页面摘录:
<<<<

NTUJ 1697 Ancestors

Description

You will be given a connected undirected tree. Each node will have an associated integer that we will call its value. We also define the value of a subset of nodes as the sum of values of the nodes in the subset. Consider the subsets of nodes of this tree whose size is between $1$ and $K$, inclusive, and satisfy the property that within each subset no node is an ancestor of another. We will call these subsets the $K$-anti-ancestral subsets of the tree.

Your task is, given the tree, to find the $K$-anti-ancestral subset of maximum value.

As an example, consider the tree below. Each node is named with a capital letter and the value of each node is the integer below the letter:

Suppose $K = 3$. Then the subset of nodes $\{A\}, \{B, E\}, \{C, E\}, \{D, G\}$ and $\{B, E, F\}$ are some of the $K$-anti-ancestral subsets of the tree, because they all have between $1$ and $K = 3$ nodes and within each subset there doesn't exist a pair of nodes such that one is an ancestor of the other.

On the other hand, $\{A, B\}$ is not a $K$-anti-ancestral subset because $A$ is an ancestor of $B$, $\{A, G\}$ isn't one because $A$ is an ancestor of $G$ and $\{C, B, D\}$ isn't one either because $B$ is an ancestor of both $C$ and $D$. The subset $\{C, D, E, F\}$, even though it doesn't contain a node that is an ancestor of another one, is not a $K$-anti-ancestral subset because it has $4 > K = 3$ nodes. Similarly, the empty set $\emptyset$ is not one either because it contains $0$ elements.

The value of the $K$-anti-ancestral subset $\{A\}$ is $6$; the value of $\{B, E\}$ is $3 + 1 = 4$; the value of $\{C, E\}$ is $4 + 1 = 5$; the value of $\{D, G\}$ is $-1 + 1 = 0$ and the value of $\{B, E, F\}$ is $3 + 1 + (-5) = -2$. Since the tree is small, it's easy to convince yourself by inspection that the maximum possible value of any $K$-anti-ancestral subset is $6$. However, notice that there might be several ways to achieve the maximum value: $\{A\}$ and $\{C, E, G\}$ both have value $6$. You are only asked to find the value of the maximum $K$-anti-ancestral subset so it doesn't really matter how many of them exist.

>>>>

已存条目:
<<<<

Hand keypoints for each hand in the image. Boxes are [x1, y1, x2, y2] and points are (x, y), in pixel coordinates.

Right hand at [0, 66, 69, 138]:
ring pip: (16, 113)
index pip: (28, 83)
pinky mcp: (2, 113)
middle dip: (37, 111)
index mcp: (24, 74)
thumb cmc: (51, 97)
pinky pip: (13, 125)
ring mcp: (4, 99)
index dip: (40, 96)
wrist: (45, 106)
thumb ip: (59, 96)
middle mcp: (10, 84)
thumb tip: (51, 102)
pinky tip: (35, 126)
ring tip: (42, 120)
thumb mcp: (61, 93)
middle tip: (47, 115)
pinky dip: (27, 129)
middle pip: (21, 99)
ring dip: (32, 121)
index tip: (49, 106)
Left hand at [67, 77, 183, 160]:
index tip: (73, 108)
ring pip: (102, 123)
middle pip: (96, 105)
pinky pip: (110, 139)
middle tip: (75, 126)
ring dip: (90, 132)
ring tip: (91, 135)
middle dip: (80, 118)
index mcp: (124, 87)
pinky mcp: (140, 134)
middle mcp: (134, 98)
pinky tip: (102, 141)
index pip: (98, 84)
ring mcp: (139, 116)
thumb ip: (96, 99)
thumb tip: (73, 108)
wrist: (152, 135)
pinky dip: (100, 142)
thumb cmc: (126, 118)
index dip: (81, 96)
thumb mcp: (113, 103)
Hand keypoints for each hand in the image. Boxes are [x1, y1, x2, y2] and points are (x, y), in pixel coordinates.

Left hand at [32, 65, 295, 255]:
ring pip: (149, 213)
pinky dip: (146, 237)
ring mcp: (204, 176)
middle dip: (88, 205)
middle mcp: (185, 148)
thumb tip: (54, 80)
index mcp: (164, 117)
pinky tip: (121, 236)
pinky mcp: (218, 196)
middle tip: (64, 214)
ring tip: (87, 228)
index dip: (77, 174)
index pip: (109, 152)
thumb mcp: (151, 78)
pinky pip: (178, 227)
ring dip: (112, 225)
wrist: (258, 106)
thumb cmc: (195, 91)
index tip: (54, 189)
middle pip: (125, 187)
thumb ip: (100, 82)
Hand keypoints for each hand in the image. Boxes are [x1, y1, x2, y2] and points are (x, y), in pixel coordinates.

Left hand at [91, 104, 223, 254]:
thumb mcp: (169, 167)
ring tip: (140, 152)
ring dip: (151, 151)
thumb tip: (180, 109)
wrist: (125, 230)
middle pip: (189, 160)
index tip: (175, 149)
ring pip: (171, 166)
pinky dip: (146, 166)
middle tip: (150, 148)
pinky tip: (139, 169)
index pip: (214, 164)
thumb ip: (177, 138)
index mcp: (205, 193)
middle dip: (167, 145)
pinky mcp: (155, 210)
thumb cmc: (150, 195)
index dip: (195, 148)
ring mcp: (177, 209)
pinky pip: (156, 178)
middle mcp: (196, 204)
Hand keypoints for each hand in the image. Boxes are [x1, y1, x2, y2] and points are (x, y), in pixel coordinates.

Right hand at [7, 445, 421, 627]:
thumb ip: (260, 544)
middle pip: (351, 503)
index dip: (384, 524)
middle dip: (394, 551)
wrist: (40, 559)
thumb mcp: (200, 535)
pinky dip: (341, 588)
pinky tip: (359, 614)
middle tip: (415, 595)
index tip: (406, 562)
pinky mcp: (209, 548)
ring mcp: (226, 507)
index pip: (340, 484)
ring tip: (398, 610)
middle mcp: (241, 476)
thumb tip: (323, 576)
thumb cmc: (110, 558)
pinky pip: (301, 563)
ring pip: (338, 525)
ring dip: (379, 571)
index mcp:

>>>>

你的任务:
A - 在 Ancestors 题面的例子里，子集 {C, E} 的值是多少？
B - 请把 Ancestors 题面中从“You will be”一直到“of maximum value.”的这一段逐字照抄下来。
C - Ancestors 题面在哪里停下，就从那里接着往下写。
上面的列表是另一份独立的材料。

任务解答:
A - {C, E} 的值是 4 + 1 = 5。

B -
You will be given a connected undirected tree. Each node will have an associated integer that we will call its value. We also define the value of a subset of nodes as the sum of values of the nodes in the subset. Consider the subsets of nodes of this tree whose size is between $1$ and $K$, inclusive, and satisfy the property that within each subset no node is an ancestor of another. We will call these subsets the $K$-anti-ancestral subsets of the tree.

Your task is, given the tree, to find the $K$-anti-ancestral subset of maximum value.

C -
Input

The input contains several test cases (at most $50$). Each test case is described on three lines:

The first line contains two integers $n$ and $K$, the number of nodes in the tree and the parameter $K$ as explained above. Assume $2 \leq n \leq 10^5$ and $1 \leq K \leq 100$ (notice that these constraints guarantee that there will always exist at least one $K$-anti-ancestral subset, e.g. by taking a single node). The nodes will be numbered $0$ through $n-1$. The root of the tree will always be node $0$. You can assume that the tree will always be connected, i.e., there will always exist a path connecting any pair of nodes.

The second line contains $n$ integers separated by spaces. These integers represent the values of nodes $0$ through $n-1$ (the first integer is the value of node $0$, the second integer is the value of node $1$ and so on ~ the last integer is the value of node $n-1$). The value of any node will always be between $-100$ and $100$, inclusive.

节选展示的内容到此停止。